• [What the task requires]:
The lines to return run from the start of the material below through the line holding "[478,530,569,547] [170,569,267,587] –", both included; please give them back exactly, minus the pictures.

• [Data supplied]:
━━━━━━━━━━
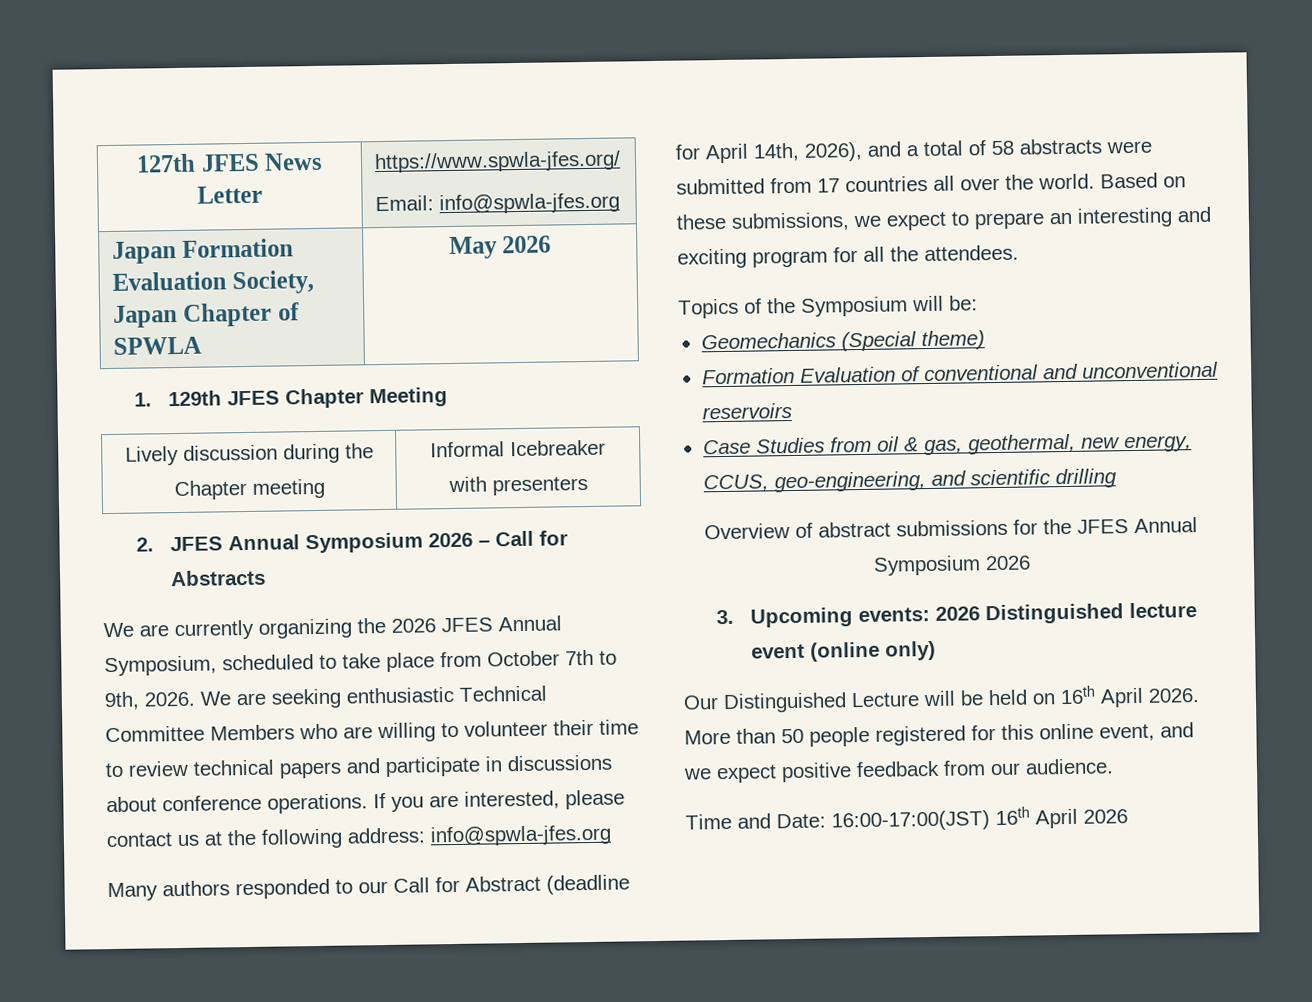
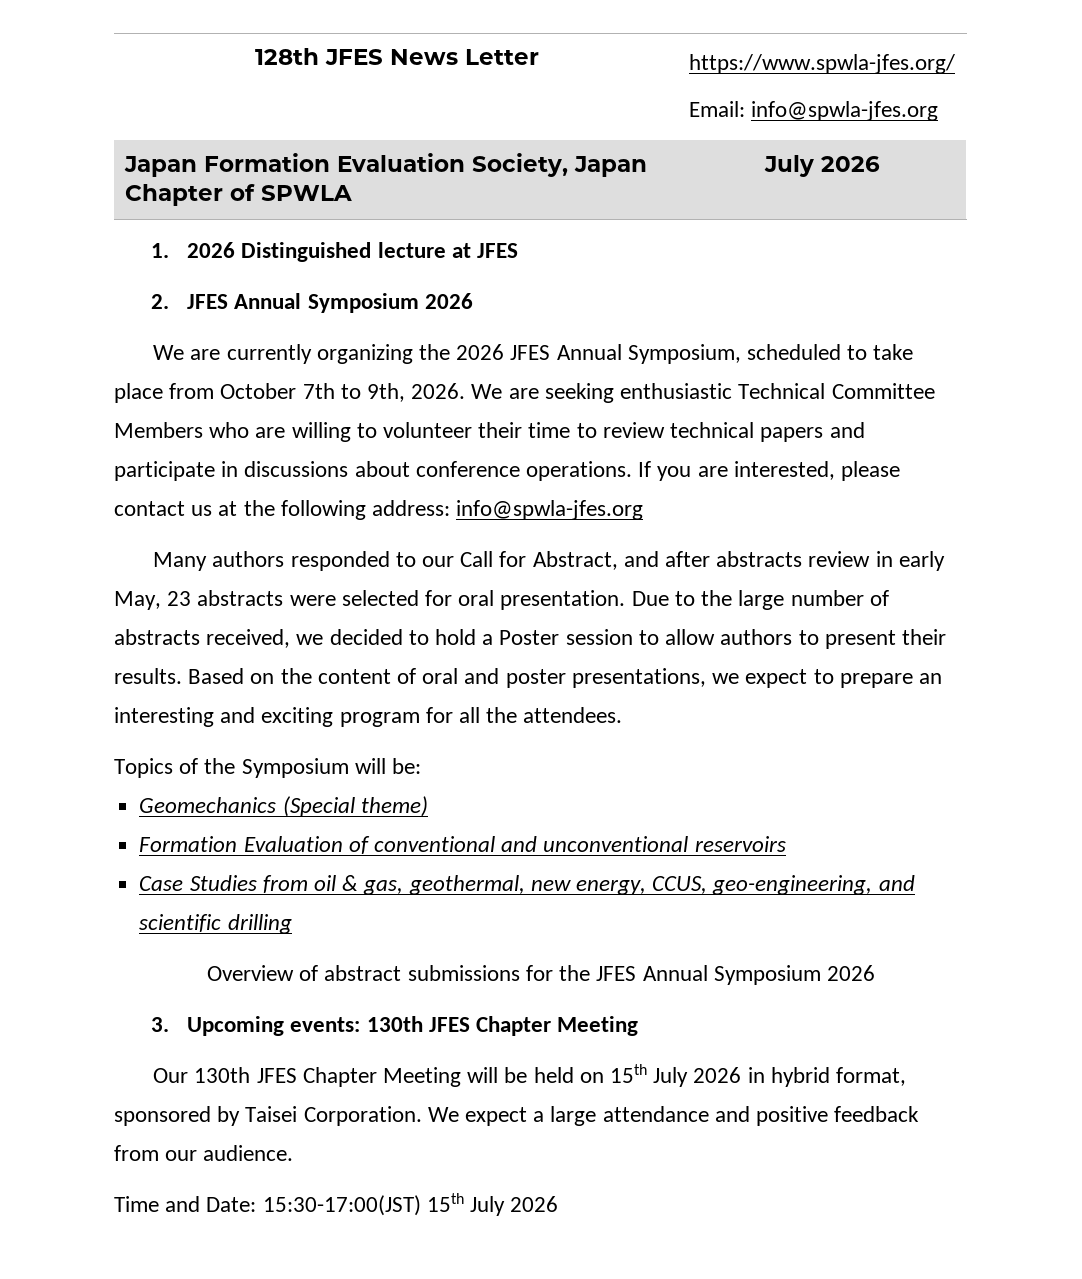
[135,153,196,173] 127th -> [254,48,319,65] 128th
[448,236,498,260] May -> [763,155,814,177] July
[168,387,449,409] [124,443,374,466] [173,478,325,501] [430,439,606,458] [447,475,588,496] 129th JFES Chapter Meeting // Lively discussion during the Chapter meeting | Informal Icebreaker with presenters -> [187,242,519,262] 2026 Distinguished lecture at JFES
[478,530,569,547] [170,569,267,587] – Call for Abstracts -> (473, 301) none
[465,874,630,895] [675,138,1152,164] [676,172,1186,195] [676,212,850,232] Abstract (deadline for April 14th, 2026), and a total of 58 abstracts were submitted from 17 countries all over the world. Based on these submissions, -> [532,551,945,571] [114,590,889,610] [114,629,946,649] [114,668,706,688] Abstract, and after abstracts review in early May, 23 abstracts were selected for oral presentation. Due to the large number of abstracts received, we decided to hold a Poster session to allow authors to present their results. Based on the content of oral and poster presentations,
[935,602,1198,625] [751,640,937,662] [683,685,1200,714] [684,722,1194,747] [683,764,777,784] 2026 Distinguished lecture event (online only) // Our Distinguished Lecture will be held on 16th April 2026. More than 50 people registered for this online event, and we expect -> [366,1016,639,1036] [153,1064,907,1087] [114,1106,750,1126] 130th JFES Chapter Meeting // Our 130th JFES Chapter Meeting will be held on 15th July 2026 in hybrid format, sponsored by Taisei Corporation. We expect a large attendance and
[831,806,1078,832] 16:00-17:00(JST) 16th April -> [262,1193,506,1216] 15:30-17:00(JST) 15th July

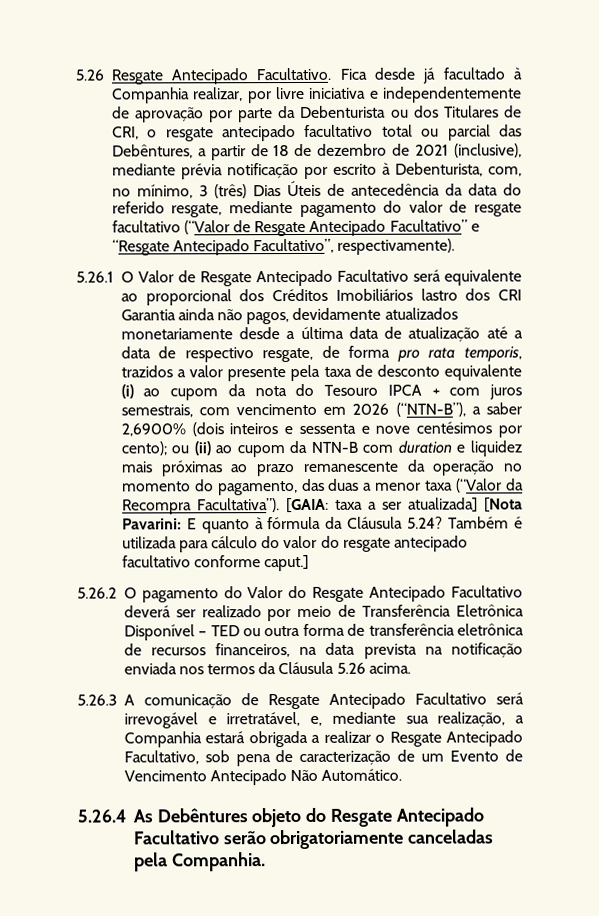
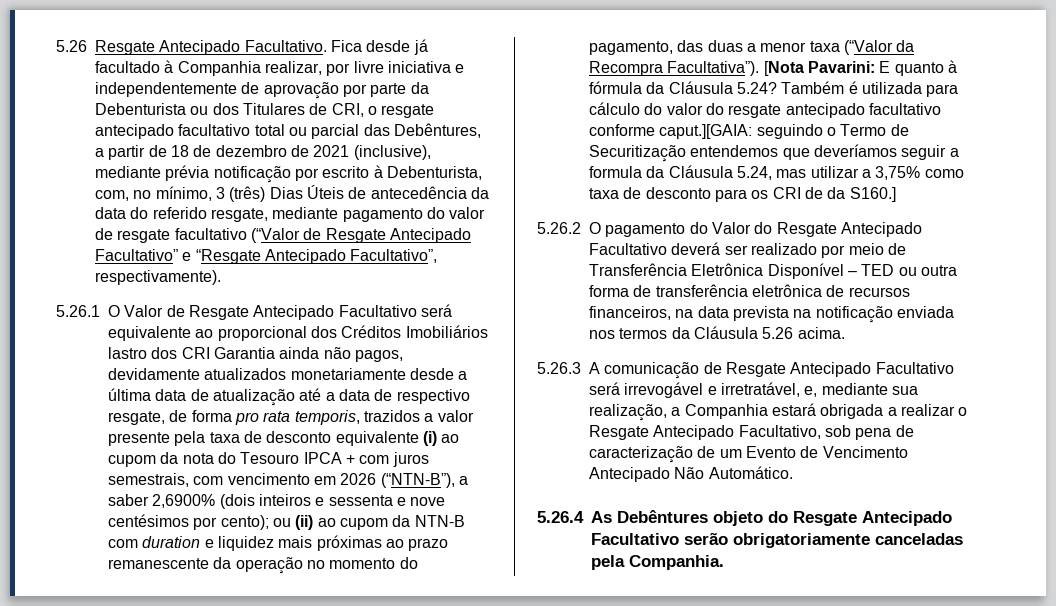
[285,497,478,514] [GAIA: taxa a ser atualizada] -> (760, 68) none
[264,554,310,572] caput.] -> [659,124,909,139] [589,144,959,162] [589,165,964,180] [589,187,896,202] caput.][GAIA: seguindo o Termo de Securitização entendemos que deveríamos seguir a formula da Cláusula 5.24, mas utilizar a 3,75% como taxa de desconto para os CRI de da S160.]

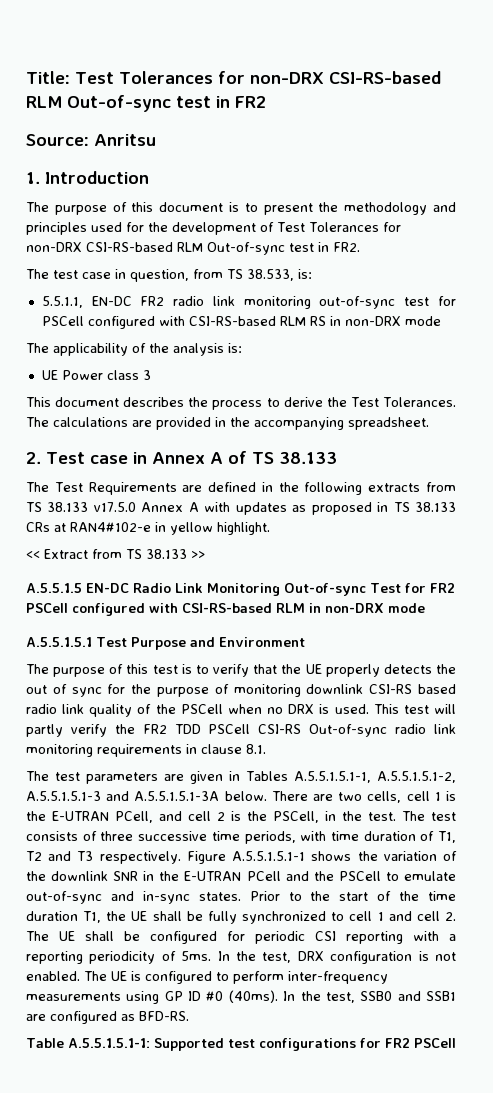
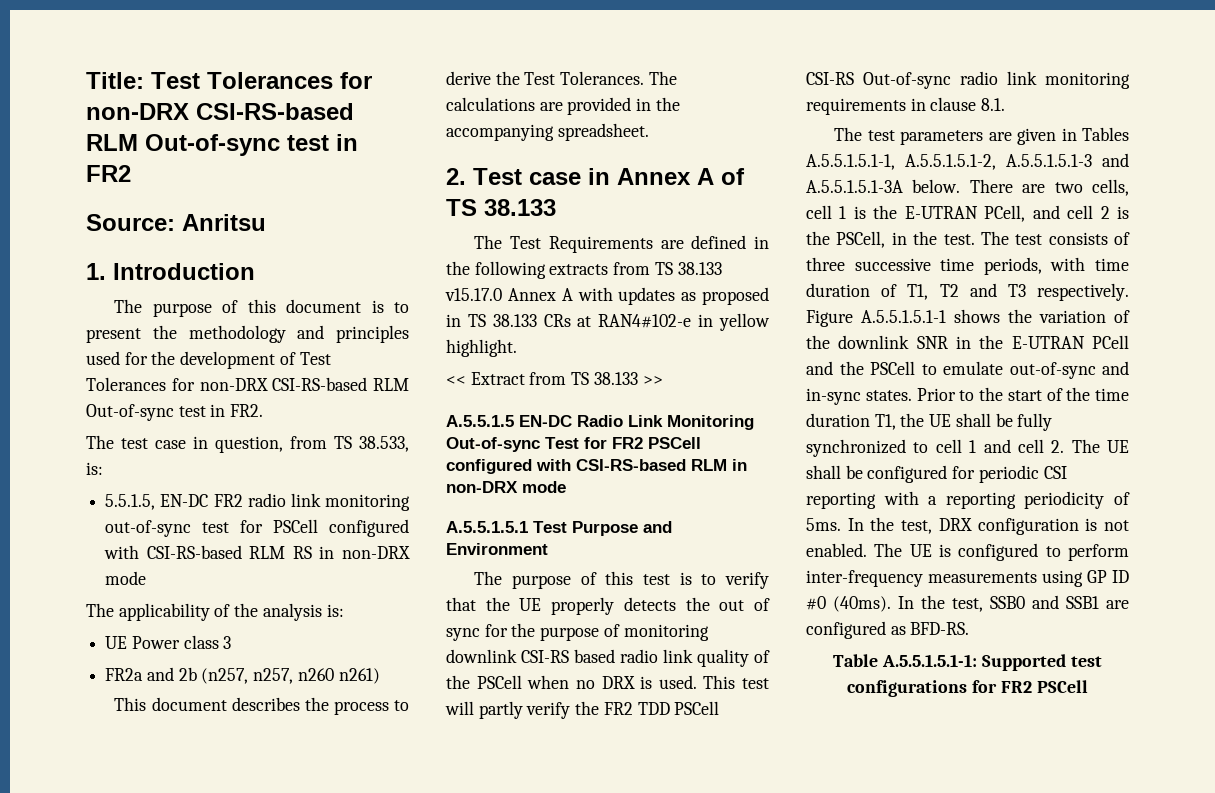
[41,296,83,308] 5.5.1.1, -> [105,494,156,510] 5.5.1.5,
(151, 375) none -> [105,667,380,684] // FR2a and 2b (n257, n257, n260 n261)
[93,502,136,512] v17.5.0 -> [445,288,502,301] v15.17.0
━━━━━━━━━━
• [The completed task]:
[135,153,196,173] 127th -> [254,48,319,65] 128th
[448,236,498,260] May -> [763,155,814,177] July
[168,387,449,409] [124,443,374,466] [173,478,325,501] [430,439,606,458] [447,475,588,496] 129th JFES Chapter Meeting // Lively discussion during the Chapter meeting | Informal Icebreaker with presenters -> [187,242,519,262] 2026 Distinguished lecture at JFES
[478,530,569,547] [170,569,267,587] – Call for Abstracts -> (473, 301) none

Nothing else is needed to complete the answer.